Cloud AtlasCloud Atlas by David Mitchell
My rating: 4 of 5 stars

Two of my favorite books from the past 10 years were by David Mitchell (number9dream and Ghostwritten). Both of those books were unique and slightly trippy, which are characteristics that I really enjoy in a book.   I have been eager to read Mitchell’s Cloud Atlas for the past couple of years.  The book was included on the list of 1001 Books to Read Before You Die…and being the list-whore that I am… I feel an insatiable need to read as many books from that list as possible. 😉

Cloud Atlas did not disappoint. This book is like a nesting doll of interwoven short stories. Each short story is written in the style of a different genre, takes place in a different era, and is sliced in half…each story sandwiching another story. It is a very difficult book to explain, but at its core it is about good and evil.

The first story is a 19th century sea-fearing tale (think Billy Budd) about Adam Ewing who is travelling aboard a ship destined for California. The 2nd tale is set in the 1930’s and is about a young Englishman who takes a job working for a famous composer in Belgium…with plenty of scandal and romantic escapades (think Evelyn Waugh). The 3rd story is a mystery/crime drama set in California in the 1970’s, where journalist Luisa Rey is working to uncover the truth about a nuclear power plant that is being built in the area.  The next story brings us to present day England where publisher Timothy Cavendish finds himself achieving career success but at the same time his life begins spiralling out of control and he finds himself committed, against his will to a home.
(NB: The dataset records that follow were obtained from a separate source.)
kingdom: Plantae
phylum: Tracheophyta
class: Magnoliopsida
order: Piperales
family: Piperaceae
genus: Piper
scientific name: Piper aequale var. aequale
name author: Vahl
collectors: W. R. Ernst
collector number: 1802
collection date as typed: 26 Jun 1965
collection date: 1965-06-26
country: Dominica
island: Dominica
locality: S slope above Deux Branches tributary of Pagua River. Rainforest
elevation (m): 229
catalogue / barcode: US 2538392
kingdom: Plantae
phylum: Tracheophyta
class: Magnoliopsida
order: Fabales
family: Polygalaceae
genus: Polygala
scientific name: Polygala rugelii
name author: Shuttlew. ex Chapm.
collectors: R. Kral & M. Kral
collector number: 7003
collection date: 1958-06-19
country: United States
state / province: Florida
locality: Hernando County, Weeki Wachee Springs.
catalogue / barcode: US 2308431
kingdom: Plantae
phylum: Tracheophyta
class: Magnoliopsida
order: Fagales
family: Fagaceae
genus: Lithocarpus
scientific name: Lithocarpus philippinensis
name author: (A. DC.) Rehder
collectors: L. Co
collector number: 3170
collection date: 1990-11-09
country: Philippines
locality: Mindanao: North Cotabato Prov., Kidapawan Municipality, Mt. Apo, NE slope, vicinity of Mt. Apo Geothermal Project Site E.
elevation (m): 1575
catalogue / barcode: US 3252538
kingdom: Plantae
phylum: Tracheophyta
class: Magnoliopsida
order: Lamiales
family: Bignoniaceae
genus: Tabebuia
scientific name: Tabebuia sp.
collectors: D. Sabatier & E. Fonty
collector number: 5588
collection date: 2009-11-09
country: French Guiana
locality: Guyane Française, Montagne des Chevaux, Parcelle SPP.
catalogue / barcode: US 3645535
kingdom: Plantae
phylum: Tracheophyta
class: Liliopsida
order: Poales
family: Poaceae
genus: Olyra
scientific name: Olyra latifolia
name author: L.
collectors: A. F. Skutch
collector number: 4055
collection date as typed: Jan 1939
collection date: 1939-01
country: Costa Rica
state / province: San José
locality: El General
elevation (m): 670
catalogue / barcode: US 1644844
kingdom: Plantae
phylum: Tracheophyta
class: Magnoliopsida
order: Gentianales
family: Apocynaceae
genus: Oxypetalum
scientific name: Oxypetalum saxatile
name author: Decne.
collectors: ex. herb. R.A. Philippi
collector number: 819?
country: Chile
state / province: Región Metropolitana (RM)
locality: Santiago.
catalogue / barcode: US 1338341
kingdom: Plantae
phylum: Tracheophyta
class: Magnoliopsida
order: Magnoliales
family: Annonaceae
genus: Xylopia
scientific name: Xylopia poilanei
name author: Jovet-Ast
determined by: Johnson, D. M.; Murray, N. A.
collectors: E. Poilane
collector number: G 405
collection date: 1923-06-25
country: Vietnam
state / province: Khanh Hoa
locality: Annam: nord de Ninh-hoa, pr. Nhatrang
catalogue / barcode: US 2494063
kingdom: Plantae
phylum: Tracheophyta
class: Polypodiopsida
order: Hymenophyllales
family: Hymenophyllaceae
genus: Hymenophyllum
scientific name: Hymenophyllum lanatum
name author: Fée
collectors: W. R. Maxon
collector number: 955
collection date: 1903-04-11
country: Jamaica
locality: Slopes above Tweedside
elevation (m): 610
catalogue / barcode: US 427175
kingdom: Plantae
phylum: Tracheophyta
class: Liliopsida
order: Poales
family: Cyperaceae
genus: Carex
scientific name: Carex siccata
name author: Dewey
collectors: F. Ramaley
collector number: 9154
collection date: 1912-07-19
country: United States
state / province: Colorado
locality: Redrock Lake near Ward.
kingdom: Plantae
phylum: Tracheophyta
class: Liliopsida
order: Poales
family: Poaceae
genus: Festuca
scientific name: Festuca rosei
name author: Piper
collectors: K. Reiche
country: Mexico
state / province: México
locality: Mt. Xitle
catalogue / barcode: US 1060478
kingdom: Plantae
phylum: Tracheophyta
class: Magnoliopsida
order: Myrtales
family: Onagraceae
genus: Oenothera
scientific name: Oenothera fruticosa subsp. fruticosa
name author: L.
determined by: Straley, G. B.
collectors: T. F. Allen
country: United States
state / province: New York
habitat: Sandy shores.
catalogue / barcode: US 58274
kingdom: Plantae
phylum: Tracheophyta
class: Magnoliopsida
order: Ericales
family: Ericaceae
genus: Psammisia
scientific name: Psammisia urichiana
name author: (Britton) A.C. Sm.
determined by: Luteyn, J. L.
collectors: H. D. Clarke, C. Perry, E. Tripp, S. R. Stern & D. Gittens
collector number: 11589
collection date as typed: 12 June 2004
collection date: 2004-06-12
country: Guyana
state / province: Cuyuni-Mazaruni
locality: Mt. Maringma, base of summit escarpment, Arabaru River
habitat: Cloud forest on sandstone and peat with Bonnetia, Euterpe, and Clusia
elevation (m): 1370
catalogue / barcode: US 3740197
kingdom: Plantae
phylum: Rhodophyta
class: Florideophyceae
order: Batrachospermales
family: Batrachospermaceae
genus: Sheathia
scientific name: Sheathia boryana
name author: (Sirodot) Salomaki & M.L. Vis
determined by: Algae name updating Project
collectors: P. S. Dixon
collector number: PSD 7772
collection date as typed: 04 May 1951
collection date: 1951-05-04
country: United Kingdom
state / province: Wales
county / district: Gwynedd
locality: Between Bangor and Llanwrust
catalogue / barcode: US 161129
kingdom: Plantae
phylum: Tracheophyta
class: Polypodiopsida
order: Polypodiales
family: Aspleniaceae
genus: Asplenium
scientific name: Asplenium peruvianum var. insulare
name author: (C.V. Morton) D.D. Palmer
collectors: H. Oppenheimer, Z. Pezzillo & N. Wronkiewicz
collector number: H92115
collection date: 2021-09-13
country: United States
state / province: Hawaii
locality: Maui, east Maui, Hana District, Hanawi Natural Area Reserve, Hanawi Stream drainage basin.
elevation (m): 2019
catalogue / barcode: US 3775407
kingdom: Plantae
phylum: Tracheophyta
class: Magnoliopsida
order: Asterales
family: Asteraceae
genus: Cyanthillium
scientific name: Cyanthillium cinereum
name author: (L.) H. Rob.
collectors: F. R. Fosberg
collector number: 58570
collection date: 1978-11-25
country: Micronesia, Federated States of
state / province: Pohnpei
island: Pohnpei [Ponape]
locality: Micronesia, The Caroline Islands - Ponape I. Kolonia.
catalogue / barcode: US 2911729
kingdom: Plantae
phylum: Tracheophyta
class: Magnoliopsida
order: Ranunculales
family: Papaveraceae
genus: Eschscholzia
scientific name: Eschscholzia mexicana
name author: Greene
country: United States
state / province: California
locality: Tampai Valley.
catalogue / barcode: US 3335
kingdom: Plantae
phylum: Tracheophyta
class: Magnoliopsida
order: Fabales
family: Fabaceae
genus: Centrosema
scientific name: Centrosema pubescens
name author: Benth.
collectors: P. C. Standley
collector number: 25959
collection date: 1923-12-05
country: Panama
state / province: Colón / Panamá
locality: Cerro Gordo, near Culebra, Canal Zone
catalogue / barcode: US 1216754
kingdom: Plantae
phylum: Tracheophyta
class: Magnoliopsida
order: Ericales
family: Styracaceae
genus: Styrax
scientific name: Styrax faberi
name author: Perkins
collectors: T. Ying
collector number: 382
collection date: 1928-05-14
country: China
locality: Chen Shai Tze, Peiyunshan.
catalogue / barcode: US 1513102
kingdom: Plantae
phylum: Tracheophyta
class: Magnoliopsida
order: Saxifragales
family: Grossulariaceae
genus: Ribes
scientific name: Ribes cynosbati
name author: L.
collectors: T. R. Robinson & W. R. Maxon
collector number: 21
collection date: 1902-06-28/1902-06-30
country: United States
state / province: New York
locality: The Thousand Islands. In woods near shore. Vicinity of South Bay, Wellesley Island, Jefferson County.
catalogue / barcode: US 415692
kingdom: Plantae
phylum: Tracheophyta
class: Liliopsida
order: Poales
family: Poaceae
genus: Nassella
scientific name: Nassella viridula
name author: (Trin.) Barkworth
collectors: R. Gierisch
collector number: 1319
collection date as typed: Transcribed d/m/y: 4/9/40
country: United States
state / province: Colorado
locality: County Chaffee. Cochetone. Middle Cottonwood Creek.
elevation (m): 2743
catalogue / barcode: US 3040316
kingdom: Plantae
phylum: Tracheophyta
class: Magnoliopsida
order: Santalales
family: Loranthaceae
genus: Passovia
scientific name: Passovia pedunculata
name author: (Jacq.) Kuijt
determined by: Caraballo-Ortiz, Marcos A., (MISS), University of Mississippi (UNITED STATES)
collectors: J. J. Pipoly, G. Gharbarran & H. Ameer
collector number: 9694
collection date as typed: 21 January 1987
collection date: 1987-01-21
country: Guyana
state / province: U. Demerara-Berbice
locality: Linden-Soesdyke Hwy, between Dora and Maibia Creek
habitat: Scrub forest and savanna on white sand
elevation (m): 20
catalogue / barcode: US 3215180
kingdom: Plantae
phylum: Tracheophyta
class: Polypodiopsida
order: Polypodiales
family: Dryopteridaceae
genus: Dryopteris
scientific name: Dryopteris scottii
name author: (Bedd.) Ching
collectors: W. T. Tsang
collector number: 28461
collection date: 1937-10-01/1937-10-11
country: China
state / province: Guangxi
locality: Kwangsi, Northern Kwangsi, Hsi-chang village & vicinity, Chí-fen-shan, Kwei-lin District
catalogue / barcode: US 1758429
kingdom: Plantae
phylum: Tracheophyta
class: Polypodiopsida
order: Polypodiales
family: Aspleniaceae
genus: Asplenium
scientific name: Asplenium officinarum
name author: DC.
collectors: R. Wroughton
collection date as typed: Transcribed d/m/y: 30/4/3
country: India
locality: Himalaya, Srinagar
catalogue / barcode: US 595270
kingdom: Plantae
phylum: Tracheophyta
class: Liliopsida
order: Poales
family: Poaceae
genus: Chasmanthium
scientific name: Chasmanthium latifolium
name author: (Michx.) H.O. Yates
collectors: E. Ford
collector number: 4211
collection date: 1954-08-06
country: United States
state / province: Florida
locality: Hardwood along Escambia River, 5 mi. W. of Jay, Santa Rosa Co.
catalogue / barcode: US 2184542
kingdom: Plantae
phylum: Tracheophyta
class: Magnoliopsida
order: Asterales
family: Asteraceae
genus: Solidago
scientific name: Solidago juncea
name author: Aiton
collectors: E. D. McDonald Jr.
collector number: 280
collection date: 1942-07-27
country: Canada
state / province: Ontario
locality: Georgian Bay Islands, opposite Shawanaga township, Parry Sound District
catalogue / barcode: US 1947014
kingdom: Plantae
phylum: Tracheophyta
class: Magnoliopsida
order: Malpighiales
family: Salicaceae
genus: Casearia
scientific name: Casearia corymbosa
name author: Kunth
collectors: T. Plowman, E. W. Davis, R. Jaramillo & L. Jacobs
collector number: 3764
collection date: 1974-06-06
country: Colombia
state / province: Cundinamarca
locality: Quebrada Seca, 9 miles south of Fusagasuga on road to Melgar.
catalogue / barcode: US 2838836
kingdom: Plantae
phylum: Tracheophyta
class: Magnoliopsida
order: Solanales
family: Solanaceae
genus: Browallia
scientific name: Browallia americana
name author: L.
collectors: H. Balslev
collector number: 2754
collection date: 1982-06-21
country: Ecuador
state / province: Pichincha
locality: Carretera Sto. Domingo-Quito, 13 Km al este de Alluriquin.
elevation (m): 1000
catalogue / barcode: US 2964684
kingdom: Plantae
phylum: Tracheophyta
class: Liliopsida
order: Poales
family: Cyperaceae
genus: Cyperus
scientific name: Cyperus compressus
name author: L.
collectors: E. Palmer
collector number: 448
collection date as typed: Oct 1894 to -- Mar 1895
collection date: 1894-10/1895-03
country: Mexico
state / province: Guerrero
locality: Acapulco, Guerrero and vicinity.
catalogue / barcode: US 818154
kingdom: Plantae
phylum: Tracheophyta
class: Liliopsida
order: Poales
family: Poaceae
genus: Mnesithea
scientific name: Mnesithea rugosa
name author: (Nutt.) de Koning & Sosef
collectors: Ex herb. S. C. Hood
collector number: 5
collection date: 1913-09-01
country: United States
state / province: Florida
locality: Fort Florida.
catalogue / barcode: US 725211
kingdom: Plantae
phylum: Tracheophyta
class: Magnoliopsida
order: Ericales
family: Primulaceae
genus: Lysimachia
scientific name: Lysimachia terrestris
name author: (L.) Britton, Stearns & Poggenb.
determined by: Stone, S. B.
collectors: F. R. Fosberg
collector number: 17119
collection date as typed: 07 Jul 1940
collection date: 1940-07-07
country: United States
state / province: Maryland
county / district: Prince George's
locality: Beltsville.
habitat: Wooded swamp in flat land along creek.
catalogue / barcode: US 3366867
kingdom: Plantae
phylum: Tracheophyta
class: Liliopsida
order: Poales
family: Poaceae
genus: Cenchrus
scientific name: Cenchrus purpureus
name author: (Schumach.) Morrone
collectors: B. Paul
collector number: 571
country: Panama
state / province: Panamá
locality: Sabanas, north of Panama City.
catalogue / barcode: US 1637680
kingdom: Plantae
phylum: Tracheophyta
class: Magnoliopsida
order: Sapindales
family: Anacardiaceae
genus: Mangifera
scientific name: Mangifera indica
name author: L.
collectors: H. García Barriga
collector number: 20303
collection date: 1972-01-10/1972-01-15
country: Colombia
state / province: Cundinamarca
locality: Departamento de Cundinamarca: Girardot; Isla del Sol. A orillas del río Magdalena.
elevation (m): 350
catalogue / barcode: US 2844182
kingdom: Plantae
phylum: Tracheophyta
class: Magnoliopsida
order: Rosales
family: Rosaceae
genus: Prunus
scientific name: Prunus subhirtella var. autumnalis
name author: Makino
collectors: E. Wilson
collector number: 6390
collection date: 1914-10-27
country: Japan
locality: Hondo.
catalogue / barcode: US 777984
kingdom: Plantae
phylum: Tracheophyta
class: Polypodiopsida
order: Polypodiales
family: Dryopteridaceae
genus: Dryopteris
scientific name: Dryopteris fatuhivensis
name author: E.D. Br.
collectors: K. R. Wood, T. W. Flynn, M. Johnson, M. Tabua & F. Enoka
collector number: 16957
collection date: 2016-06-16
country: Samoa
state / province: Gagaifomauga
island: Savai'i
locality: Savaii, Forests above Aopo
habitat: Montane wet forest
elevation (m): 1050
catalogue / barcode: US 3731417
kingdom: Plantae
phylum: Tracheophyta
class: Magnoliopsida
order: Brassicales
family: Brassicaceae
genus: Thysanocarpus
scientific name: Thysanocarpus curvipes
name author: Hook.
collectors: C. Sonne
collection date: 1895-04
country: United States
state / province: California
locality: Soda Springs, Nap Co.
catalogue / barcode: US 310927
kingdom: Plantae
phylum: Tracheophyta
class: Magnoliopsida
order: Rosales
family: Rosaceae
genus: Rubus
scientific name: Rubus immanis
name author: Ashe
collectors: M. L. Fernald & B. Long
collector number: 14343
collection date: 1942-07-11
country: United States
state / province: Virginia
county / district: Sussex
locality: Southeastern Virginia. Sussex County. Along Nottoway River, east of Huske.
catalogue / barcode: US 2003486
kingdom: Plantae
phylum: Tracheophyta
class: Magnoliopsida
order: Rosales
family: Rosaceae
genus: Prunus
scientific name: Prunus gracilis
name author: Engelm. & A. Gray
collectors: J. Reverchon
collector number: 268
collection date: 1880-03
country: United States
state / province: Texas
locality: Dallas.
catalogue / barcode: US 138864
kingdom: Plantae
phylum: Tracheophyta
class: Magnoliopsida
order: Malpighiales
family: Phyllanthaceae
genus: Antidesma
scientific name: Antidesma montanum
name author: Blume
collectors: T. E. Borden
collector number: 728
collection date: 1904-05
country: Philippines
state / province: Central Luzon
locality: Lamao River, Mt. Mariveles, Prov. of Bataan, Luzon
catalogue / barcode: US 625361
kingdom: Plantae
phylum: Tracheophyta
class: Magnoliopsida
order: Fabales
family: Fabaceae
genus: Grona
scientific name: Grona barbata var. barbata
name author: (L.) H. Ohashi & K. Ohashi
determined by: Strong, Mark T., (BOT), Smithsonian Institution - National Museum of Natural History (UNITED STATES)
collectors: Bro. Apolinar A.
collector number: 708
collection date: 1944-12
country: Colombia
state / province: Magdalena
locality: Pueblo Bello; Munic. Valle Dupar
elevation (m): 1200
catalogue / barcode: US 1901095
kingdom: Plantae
The 5th story zooms forward to the near future of the 22nd century to Korea. In this future dystopia, most of the world has become a wasteland and the population is concentrated in large cities that are managed by corporations. These corporations use bioengineering to create “fabricants”, which are humans that are bred to be workers. The lead character is Somni, who works the counter at a fast food restaurant. She develops a mind of her own and a desire to learn. A group of rebels free her from the fast food enslavement and educate her so that she can help their cause.  The final story is set in the more distant future in Hawaii at a time where most of humankind has perished.  Most of the survivors have reverted to a primitive life where they simply try to get by on the land, with no technology.  There are a few more advanced groups left that travel by ship to try to find other people and try to rebuild society.  After this 6th story the other stories begin to unwind/complete in reverse order, until we are once again back to the tale of Adam Ewing.

This book is a brilliant work. Each tale may not be your cup of tea, but you can’t deny the overall literary excellence of Cloud Atlas. Mitchell has truly written a unique and special book that will leave you thinking.